**Input:**

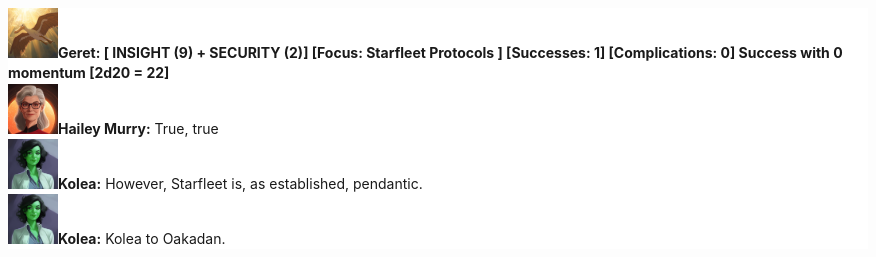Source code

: <img src="../images/auto/Geret.png" alt="Geret" width="50" height="50">**Geret: [ INSIGHT  (9) +  SECURITY  (2)]
[Focus: Starfleet Protocols ]
[Successes: 1] [Complications: 0]
Success with 0 momentum [2d20 = 22]**<br />
<img src="../images/auto/Hailey_Murry.png" alt="Hailey Murry" width="50" height="50">**Hailey Murry:** True, true<br />
<img src="../images/auto/Kolea.png" alt="Kolea" width="50" height="50">**Kolea:** However, Starfleet is, as established, pendantic.<br />
<img src="../images/auto/Kolea.png" alt="Kolea" width="50" height="50">**Kolea:** Kolea to Oakadan.<br />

**Your objective:** Switch every "Starfleet" in the records to "Federation" and give the lines again with everything else unchanged. Leave the pictures out of your answer.

**Solution for this exercise:**
Source code

: <img src="../images/auto/Geret.png" alt="Geret" width="50" height="50">**Geret: [ INSIGHT  (9) +  SECURITY  (2)]
[Focus: Federation Protocols ]
[Successes: 1] [Complications: 0]
Success with 0 momentum [2d20 = 22]**<br />
<img src="../images/auto/Hailey_Murry.png" alt="Hailey Murry" width="50" height="50">**Hailey Murry:** True, true<br />
<img src="../images/auto/Kolea.png" alt="Kolea" width="50" height="50">**Kolea:** However, Federation is, as established, pendantic.<br />
<img src="../images/auto/Kolea.png" alt="Kolea" width="50" height="50">**Kolea:** Kolea to Oakadan.<br />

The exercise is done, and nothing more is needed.